Thank you for being vulnerable and real with your journey. I know it is hard! I also know that it brings freedom to many! Thank you for being someone I can cry to as well. It is an honor to walk this life with you.

I love you!

Kim said...

It is an immeasurable blessing to have friends who have "spoken the truth over our lives" ... my favorite *friend* song from Watermark (More Than You'll Ever Know)! No matter how old it is I still count it as one of my very favorites! You most certainly have that friend in Kelly Ann and others too ... it goes both ways and you have been that friend as well.

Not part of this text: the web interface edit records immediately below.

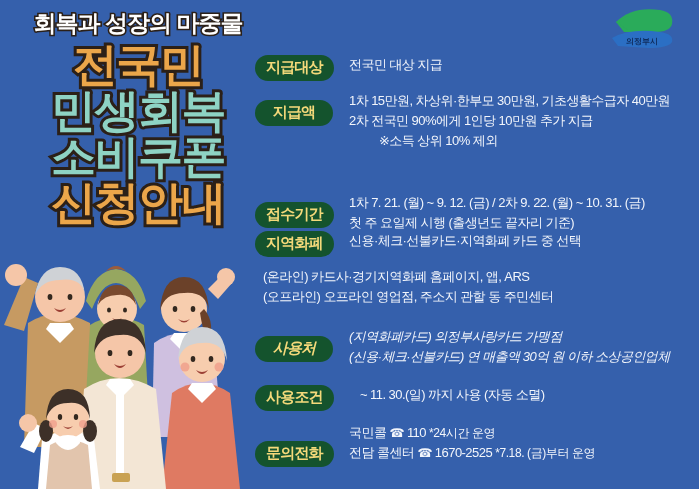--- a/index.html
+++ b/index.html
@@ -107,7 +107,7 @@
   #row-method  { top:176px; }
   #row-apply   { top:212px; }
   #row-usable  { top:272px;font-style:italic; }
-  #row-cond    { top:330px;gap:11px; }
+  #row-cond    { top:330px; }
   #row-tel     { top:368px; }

God is doing His work in each of our lives in His time! ... when others take on the job of determining what our lives should look like in light of His sanctifying work it REALLY muddles up the process.

His process.

Those people have nothing to do with that unless they love you like Kelly Ann does ... and that kind of love never masks itself as "concern" with ugly and back-biting words.

Hope you are rested this morning ... probably not physically but rested none the less. Praying for this new day for you today!

Tiffany said...

I will again quote my step-dad: "The TRUTH needs no defense." I love you...thanks for sharing the TRUTH of your heart and the TRUTH of God's WORD...it will NEVER return empty.